Dan Hari Akhir  bagi seseorang diawali dengan datangnya kematian dengan membawa  banyak hal yang menyertainya. Nanti di balik kematian, ada proses perhitungan yang amat cepat dan akurat; semua kebaikan yang dilakukan si mati semasa hidupnya akan berbuah kenikmatan dan semua keburukan akan berbuah penderitaan.

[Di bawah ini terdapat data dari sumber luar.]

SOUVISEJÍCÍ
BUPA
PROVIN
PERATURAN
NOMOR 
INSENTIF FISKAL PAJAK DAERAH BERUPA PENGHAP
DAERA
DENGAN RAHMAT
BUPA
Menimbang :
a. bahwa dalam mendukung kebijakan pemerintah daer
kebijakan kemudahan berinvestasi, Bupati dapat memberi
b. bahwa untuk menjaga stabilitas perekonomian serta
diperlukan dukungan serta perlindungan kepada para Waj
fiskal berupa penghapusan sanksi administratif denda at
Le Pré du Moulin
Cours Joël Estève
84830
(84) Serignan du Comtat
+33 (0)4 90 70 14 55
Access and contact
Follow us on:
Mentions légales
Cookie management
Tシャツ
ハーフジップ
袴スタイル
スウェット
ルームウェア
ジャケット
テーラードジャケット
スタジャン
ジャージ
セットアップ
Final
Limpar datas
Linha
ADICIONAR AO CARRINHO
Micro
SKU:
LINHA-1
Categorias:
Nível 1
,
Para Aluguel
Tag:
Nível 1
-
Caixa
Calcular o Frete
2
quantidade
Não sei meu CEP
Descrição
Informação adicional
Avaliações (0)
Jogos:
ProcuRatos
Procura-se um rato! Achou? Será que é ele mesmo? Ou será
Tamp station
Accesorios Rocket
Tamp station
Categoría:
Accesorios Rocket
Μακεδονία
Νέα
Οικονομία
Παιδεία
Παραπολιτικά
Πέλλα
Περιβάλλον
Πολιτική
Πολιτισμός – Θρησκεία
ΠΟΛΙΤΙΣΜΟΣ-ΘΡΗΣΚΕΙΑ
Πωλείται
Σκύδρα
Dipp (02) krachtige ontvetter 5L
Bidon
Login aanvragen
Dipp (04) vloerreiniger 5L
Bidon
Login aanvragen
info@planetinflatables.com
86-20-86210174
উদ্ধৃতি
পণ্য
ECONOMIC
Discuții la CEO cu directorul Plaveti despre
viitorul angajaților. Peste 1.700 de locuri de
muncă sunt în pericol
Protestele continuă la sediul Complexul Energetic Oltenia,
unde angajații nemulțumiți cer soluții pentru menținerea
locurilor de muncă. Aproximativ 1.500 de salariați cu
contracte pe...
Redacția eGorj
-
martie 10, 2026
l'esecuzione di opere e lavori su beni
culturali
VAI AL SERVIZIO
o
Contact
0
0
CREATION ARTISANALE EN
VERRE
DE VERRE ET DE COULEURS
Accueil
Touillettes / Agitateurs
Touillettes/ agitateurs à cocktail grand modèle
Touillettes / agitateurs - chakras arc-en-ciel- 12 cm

Setelah proses perhitungan yang amat cepat itu orang akan diperlihatkan matra hidup nyata yang merupakan realisasi atas gambaran hidup yang dialakukan di dunia. Pada saat itu orang sudah bisa melihat apa bentuk kehidupan nyata yang bakal ditempuhnya. Bila itu bernama surga maka segala kenikmatan, keindahan dan kepuasan adalah nyata, riil, atau haq. Sedangkan ketika di dunia ketiga hal tersebut tidak lebih merupakan gambar belaka yang bersifat nisbi dan tentu saja tidak nyata, bahkan sebetulnya merupakan permainan yang bisa menyesatkan. 

Sayang, banyak di antara kita kurang istiqamah dalam hal beriman terhadap Allah dan Hari Akhir sehingga mudah tertipu; eksistensi keduniaan yang sesungguhnya cuma gambar (seperti realitas dalam cermin) dianggap sebagai sesuatu yang nyata dan final. Maka banyak di antara kita tertipu; mencintai dunia lebih dari meyakini kenikmatan yang bisa kita dapatkan di seberang kematian.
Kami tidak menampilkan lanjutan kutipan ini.